Researchers at the University of Limerick, in Ireland, have developed a disposable percussion device, called SoloPEP, that works to remove mucus from the airways of people with cystic fibrosis (CF) so as to lessen their likelihood of infections, leading to fewer doctor’s appointments, less antibiotic use, and shorter hospital stays.
“SoloPEP is a good example of user-centered design and it will have a dramatic impact on the quality of life of cystic fibrosis patients,” Leonard O’Sullivan, PhD, with the university’s School of Design, said in a press release.
SoloPep is also disposable, unlike the percussion-based chest physiotherapy devices that patients also use to clear mucus, and which “can sometimes become reservoirs for the bacteria that cause infections,” said Colum Dunne, director of research at the university’s Graduate Entry Medical School. The device is expected to be ready to be marketed within two years.
“In our research, we have observed that compliance with hygiene practices for reusable devices, by patient, is potentially poor. As such, despite even excellent compliance with prescribed antimicrobial regimens, the devices may become colonized with problematic or opportunistic pathogenic microbes,” Dunne added. “The devices may, therefore, function as a reservoir that does not come into contact with the antimicrobial agents. … there is a need to develop novel inexpensive, single-use devices.”
Ireland has the highest per capita incidence of CF in the world, the researchers reported.

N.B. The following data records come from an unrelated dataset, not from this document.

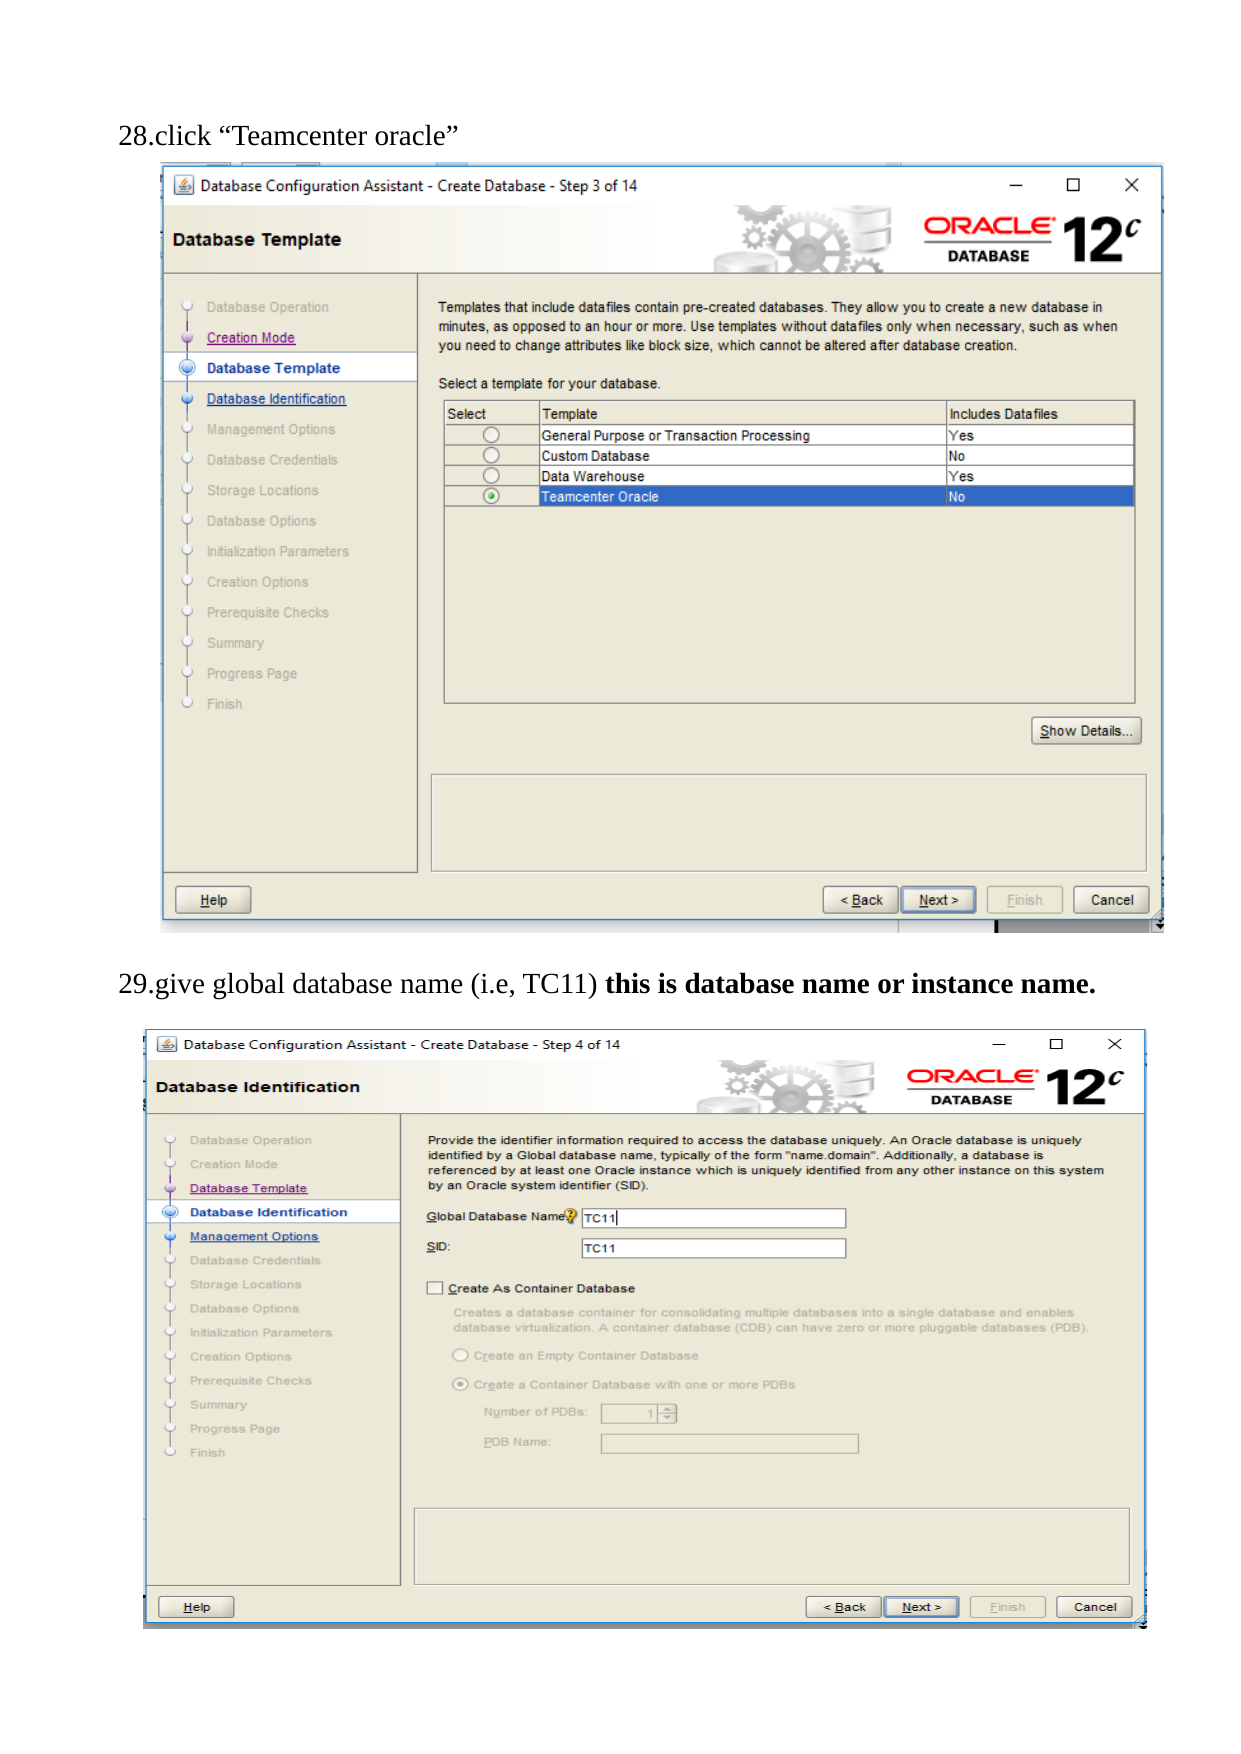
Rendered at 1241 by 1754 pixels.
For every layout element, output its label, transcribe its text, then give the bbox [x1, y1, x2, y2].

picture [160, 162, 1165, 933]
text 28.click “Teamcenter oracle” [118, 118, 1122, 152]
picture [143, 1029, 1148, 1629]
text 29.give global database name (i.e, TC11) this is database name or instance name. [118, 966, 1122, 1000]
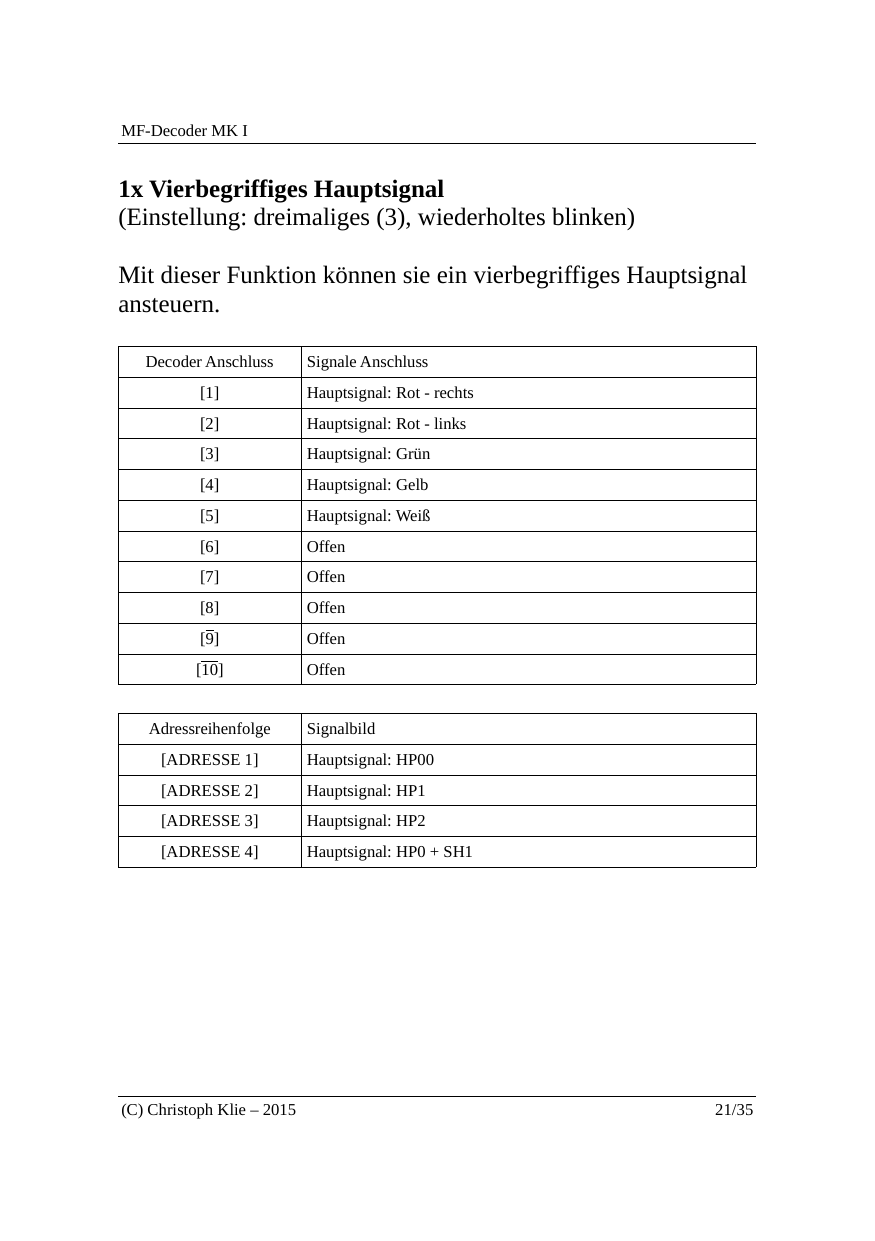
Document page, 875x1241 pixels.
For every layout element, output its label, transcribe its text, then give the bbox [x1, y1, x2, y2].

table_cell [3] [119, 439, 301, 469]
table_cell Hauptsignal: Grün [302, 439, 756, 469]
table_cell Hauptsignal: Rot - rechts [302, 378, 756, 408]
table_header Signale Anschluss [302, 347, 756, 377]
table_cell Hauptsignal: HP0 + SH1 [302, 837, 756, 867]
table_cell [6] [119, 532, 301, 561]
table_cell Hauptsignal: Weiß [302, 501, 756, 531]
table_cell [7] [119, 562, 301, 592]
table_cell [10] [119, 655, 301, 684]
table_header Signalbild [302, 714, 756, 744]
table_cell [5] [119, 501, 301, 531]
text 1x Vierbegriffiges Hauptsignal [118, 174, 756, 202]
table_cell Offen [302, 562, 756, 592]
table_header Adressreihenfolge [119, 714, 301, 744]
table_cell [ADRESSE 1] [119, 745, 301, 774]
table_cell [2] [119, 409, 301, 438]
table_cell [8] [119, 593, 301, 623]
table_cell Offen [302, 624, 756, 653]
text Mit dieser Funktion können sie ein vierbegriffiges Hauptsignal ansteuern. [118, 260, 756, 317]
table_cell Offen [302, 593, 756, 623]
table_cell Hauptsignal: HP2 [302, 806, 756, 836]
table_cell Hauptsignal: HP00 [302, 745, 756, 774]
table_cell [1] [119, 378, 301, 408]
table_cell Offen [302, 655, 756, 684]
table_cell [4] [119, 470, 301, 500]
table_cell Offen [302, 532, 756, 561]
table_cell [ADRESSE 2] [119, 776, 301, 805]
table_cell [ADRESSE 3] [119, 806, 301, 836]
table_cell [9] [119, 624, 301, 653]
table_cell Hauptsignal: Gelb [302, 470, 756, 500]
table_header Decoder Anschluss [119, 347, 301, 377]
text (Einstellung: dreimaliges (3), wiederholtes blinken) [118, 202, 756, 231]
table_cell [ADRESSE 4] [119, 837, 301, 867]
table_cell Hauptsignal: Rot - links [302, 409, 756, 438]
table_cell Hauptsignal: HP1 [302, 776, 756, 805]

“Because of this, it is reasonable to expect treatment innovations generated by Irish researchers and careers,” Dunne said. “One example that we have focused on here is the CF patient airway, which is defective in ciliary function; resulting … in a mucus-rich environment favoring growth of bacteria. These bacteria include potential pathogens, associated with chronic infection, decreased lung function and accelerated respiratory disease.”
The research team recently secured €500,000 from Enterprise Ireland to further develop the device.
“This product has the potential to improve the lives of Cystic Fibrosis and other patients. But for that to happen the product must actually be available to them,” Dunne concluded.